Problems and tasks.
**1)** According to the reply about fishfinder reboots, where might a battery load tester be available for loan?
**2)** Revise the passage of the reply about fishfinder reboots starting at "I don't have" and ending at "things to try.", replacing "engine" with "outboard motor".

Text block.
• • •

I don't have a recommendation for a technician, sorry for that. I usually do everything myself.

However, the reboot thing just sounds like a power supply thing. Most fishfinders have a range of voltage that they will operate on, since they are used all day, and the voltage is often higher in the morning. However, if you drop below that range, which might be what is happening when you crank the engine, they may shut off. And, if you have an auto power up when electricity is supplied, and it's turned on (boat starts), they turn back on.

That being said, you have a couple of things to try.

Test your battery, make sure it's healthy. (Battery load tester) might be available from an auto parts store for loan.

Check your connections on the battery, and the starter, ensure that they are clean, and tight. A loose or corroded connection can do funny things with amperage draw, heat, voltage, etc.

Add a second battery to minimize the voltage drop when cranking. If you do, make sure they're wired in parallel, with the correct gauge wire, with all of your hots on one battery positive, and all of the grounds on the other negative, for balanced charging and discharging.

• • •

Transcribed page contents.
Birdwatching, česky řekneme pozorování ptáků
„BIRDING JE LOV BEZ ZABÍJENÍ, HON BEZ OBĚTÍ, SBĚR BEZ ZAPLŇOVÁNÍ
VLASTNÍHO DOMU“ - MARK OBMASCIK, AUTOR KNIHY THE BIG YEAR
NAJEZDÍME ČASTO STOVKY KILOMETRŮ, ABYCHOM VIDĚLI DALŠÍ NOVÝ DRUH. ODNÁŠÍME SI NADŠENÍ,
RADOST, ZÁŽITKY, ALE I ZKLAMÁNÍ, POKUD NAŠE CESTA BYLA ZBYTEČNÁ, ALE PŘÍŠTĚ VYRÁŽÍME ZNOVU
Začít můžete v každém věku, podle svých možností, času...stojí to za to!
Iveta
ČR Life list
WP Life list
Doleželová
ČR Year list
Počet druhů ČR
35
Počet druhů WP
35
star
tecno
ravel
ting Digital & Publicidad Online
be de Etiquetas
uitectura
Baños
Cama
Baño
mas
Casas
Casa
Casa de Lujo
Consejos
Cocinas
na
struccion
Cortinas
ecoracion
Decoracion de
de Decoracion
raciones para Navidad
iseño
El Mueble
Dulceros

• • •

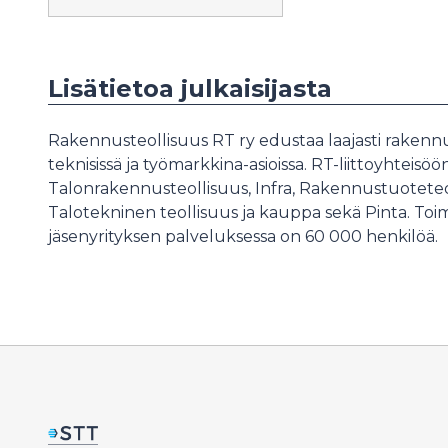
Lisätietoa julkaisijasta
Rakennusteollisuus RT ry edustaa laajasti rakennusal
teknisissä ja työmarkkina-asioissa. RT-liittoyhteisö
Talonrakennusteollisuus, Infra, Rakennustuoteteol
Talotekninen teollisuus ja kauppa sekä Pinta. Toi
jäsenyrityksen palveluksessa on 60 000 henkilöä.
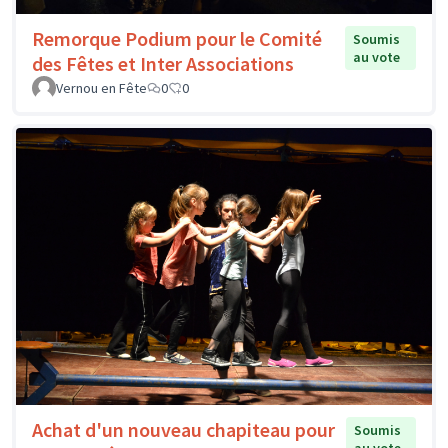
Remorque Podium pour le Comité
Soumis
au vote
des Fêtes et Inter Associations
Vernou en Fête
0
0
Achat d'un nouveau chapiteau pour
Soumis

• • •

Answers per task.
**1)** From an auto parts store.

**2)**
I don't have a recommendation for a technician, sorry for that. I usually do everything myself.

However, the reboot thing just sounds like a power supply thing. Most fishfinders have a range of voltage that they will operate on, since they are used all day, and the voltage is often higher in the morning. However, if you drop below that range, which might be what is happening when you crank the outboard motor, they may shut off. And, if you have an auto power up when electricity is supplied, and it's turned on (boat starts), they turn back on.

That being said, you have a couple of things to try.